Chirag Suri

Personal information
- Full name: Chirag Suri
- Born: 18 February 1995 (age 31) New Delhi, Delhi, India
- Batting: Right handed
- Role: Opening Batsman

International information
- National side: United Arab Emirates (2017–2023);
- ODI debut (cap 75): 6 March 2018 v West Indies
- Last ODI: 23 February 2023 v Namibia
- T20I debut (cap 42): 22 October 2018 v Australia
- Last T20I: 18 October 2022 v Sri Lanka

Domestic team information
- 2019: Toronto Nationals - GT20
- 2018 - 2019: Bengal Tigers - T10
- 2023: Dubai Capitals - ILT20

Career statistics
| Competition | ODI | T20I | FC | LA |
| Matches | 37 | 31 | 2 | 45 |
| Runs scored | 946 | 817 | 137 | 1,123 |
| Batting average | 25.52 | 29.17 | 34.25 | 26.61 |
| 100s/50s | 2/5 | 0/7 | 0/1 | 2/6 |
| Top score | 115 | 88 | 81 | 115 |
| Catches/stumpings | 10/– | 0/– | 1/– | 13/– |
- Source: ESPNcricinfo, 10 December 2022

= Chirag Suri =

Emirati cricketer

Chirag Suri (born 18 February 1995) is a cricketer who represented the United Arab Emirates national cricket team between 2017 and 2023. In January 2021, Suri was named the vice-captain of the UAE team.

==International career==
Suri represented the UAE national under-19 cricket team at the 2014 Under-19 Cricket World Cup. He made his first-class debut for the UAE senior team against Namibia in the 2015 – 17 ICC Intercontinental Cup on 16 September 2017.
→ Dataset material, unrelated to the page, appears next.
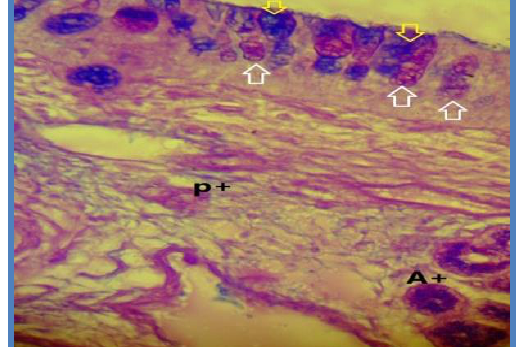
Figure (8): Histological section of nasal cavity(olfactory) showing: Se-sensoryepithelia,Bg- Bowmann gland, Nb-nerve bundles (H&EX100).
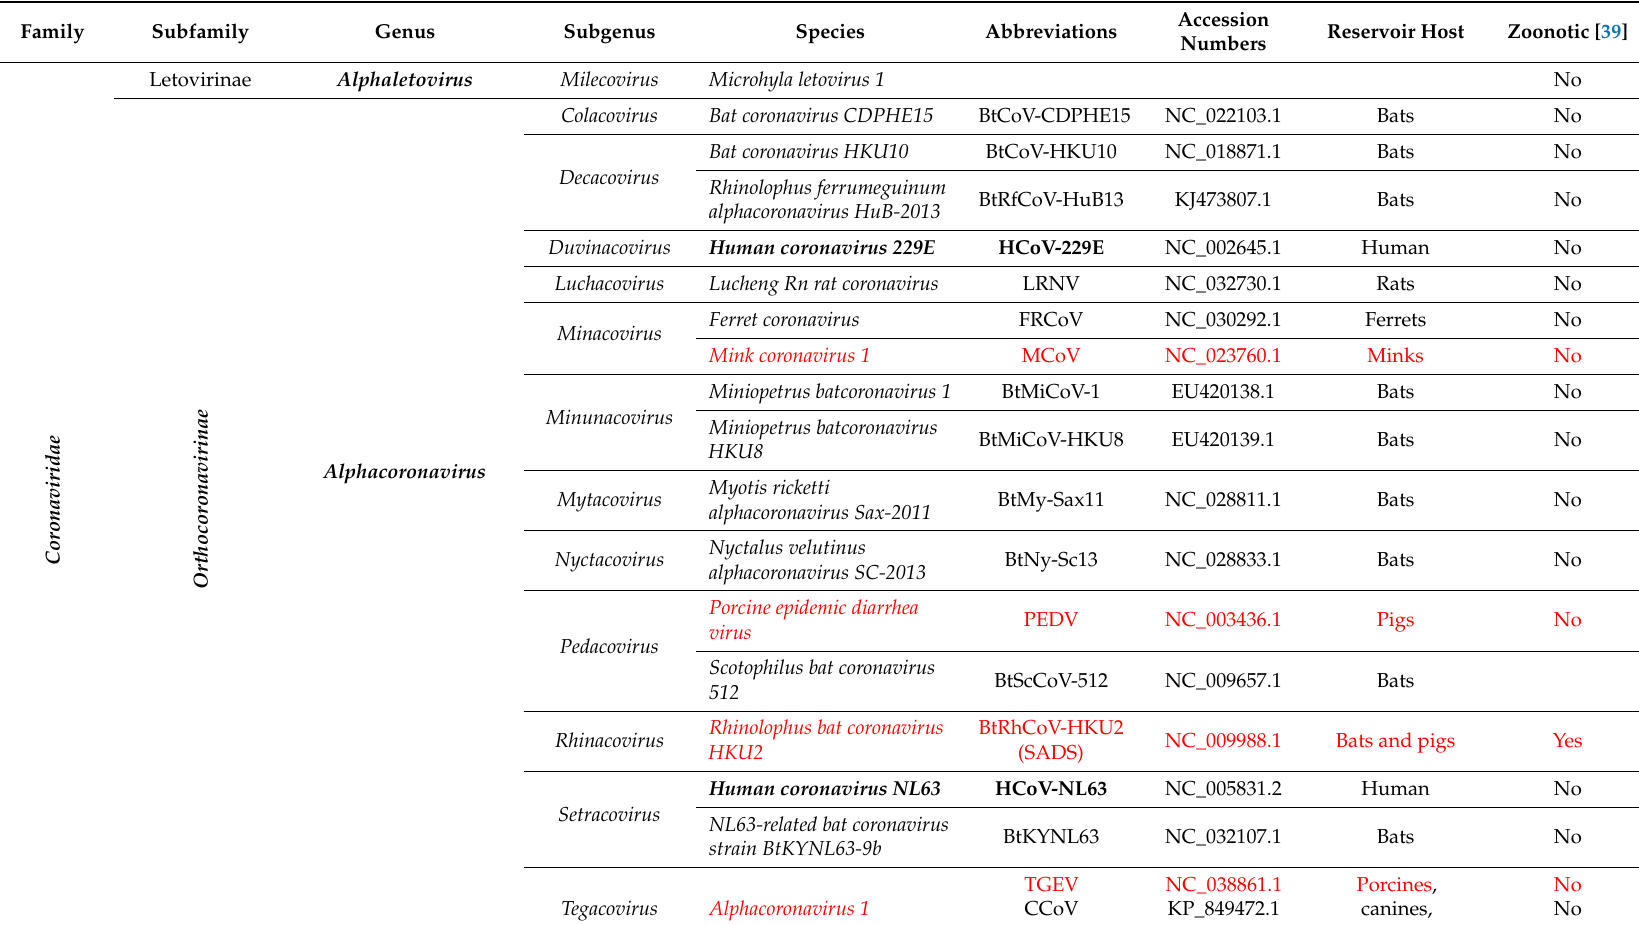
Table 1. Classification of Coronaviridae according to the International Committee of Taxonomy of Viruses (ICTV), with special emphasis on reservoir host, zoonotic importance, and major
He made his One Day International debut against the West Indies in the 2018 Cricket World Cup Qualifier on 6 March 2018. In August 2018, he was named in the United Arab Emirates' squad for the 2018 Asia Cup Qualifier tournament. He made his Twenty20 International (T20I) debut in a one-off match against Australia on 22 October 2018.

In September 2019, he was named in the United Arab Emirates' squad for the 2019 ICC T20 World Cup Qualifier tournament in the UAE. In December 2020, he was one of ten cricketers to be awarded a year-long full-time contract by the Emirates Cricket Board.

Suri scored his first century in ODI cricket against Oman in February 2022, with 115 runs.

==Franchise career==
Suri was one of six cricketers from ICC associate member countries in the 2017 Indian Premier League auction. In February 2017, He was bought by the Gujarat Lions team for the 2017 Indian Premier League for 10 lakhs.

In June 2019, he was selected to play for the Toronto Nationals franchise team in the 2019 Global T20 Canada tournament.

As a UAE player, Suri also participates in the T10 League.

==Personal life==
Suri was born in New Delhi, India. He moved to the UAE with his family in 2004. He attended Repton School Dubai. As of 2013, he was studying business management at Heriot-Watt University Dubai.